Seller Protection & billing address
The plugin forwards the customer’s billing-address snapshot (name, address lines, city, state, ISO country code) to PayPal with every order. This lets eligible transactions qualify for PayPal Seller Protection — you don’t need to do anything beyond entering an address at checkout.
Troubleshooting
PayPal button doesn’t render at checkout
- Confirm the plugin is Enabled under System → Plugins.
- Confirm PayPal is ticked in the Store → Payments tab.
- Confirm the store currency is one of the 24 supported codes above.
- Check the browser console for an SDK load error — a missing or invalid client ID will surface here.
“Can’t create the PayPal order” error
- Verify the client ID and secret match the current Test mode selection — sandbox creds with test mode off (or vice versa) is the most common cause.
- Check the response’s
debug_id(logged in the error message) against your PayPal Developer Dashboard activity log. - If your account was recently created, ensure it’s fully verified — some endpoints reject unverified merchants.

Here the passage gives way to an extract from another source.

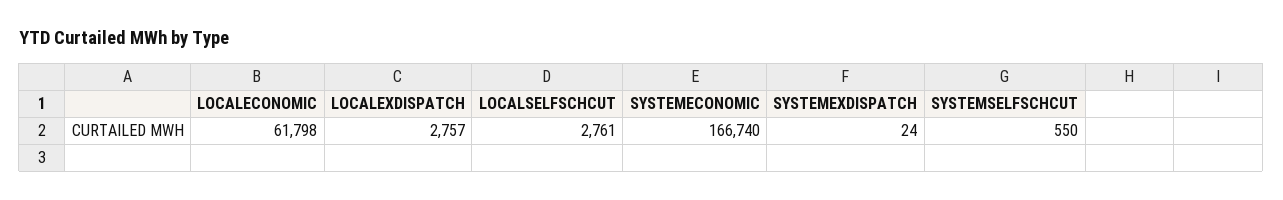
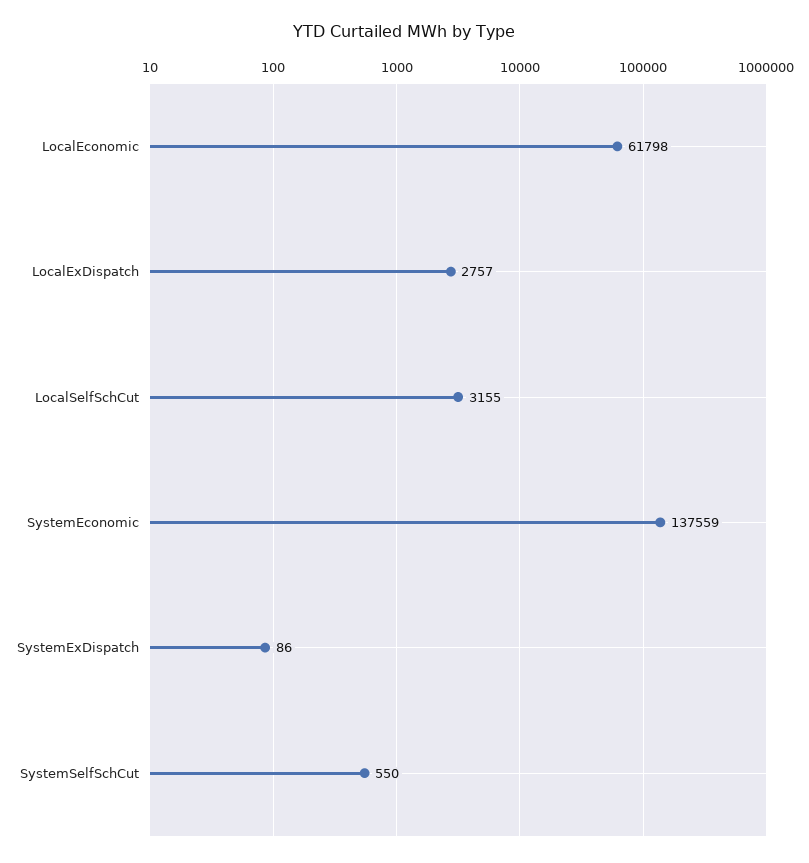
LOCALSELFSCHCUT: 2761 -> 3155
SYSTEMECONOMIC: 166740 -> 137559
SYSTEMEXDISPATCH: 24 -> 86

Order confirmation email doesn’t arrive
The plugin enqueues the confirmation email after PayPal confirms the capture, using the standard Solidshop email queue. If emails aren’t sending, the scheduler task is the most likely culprit — see Set up the email queue in the installation guide.
Going live
When you’re ready to accept real payments:
- Flip Test mode to No in the store’s Payments tab.
- Confirm the Live Client ID and Live Secret fields are filled and saved.
- Place one final low-value real order with your own PayPal account — you can refund it from your PayPal dashboard immediately.
- Watch the first few real orders for unexpected currency or address issues; the PayPal Developer Dashboard’s activity log is the fastest place to spot problems.
That’s it — PayPal Checkout is live on your Solidshop storefront.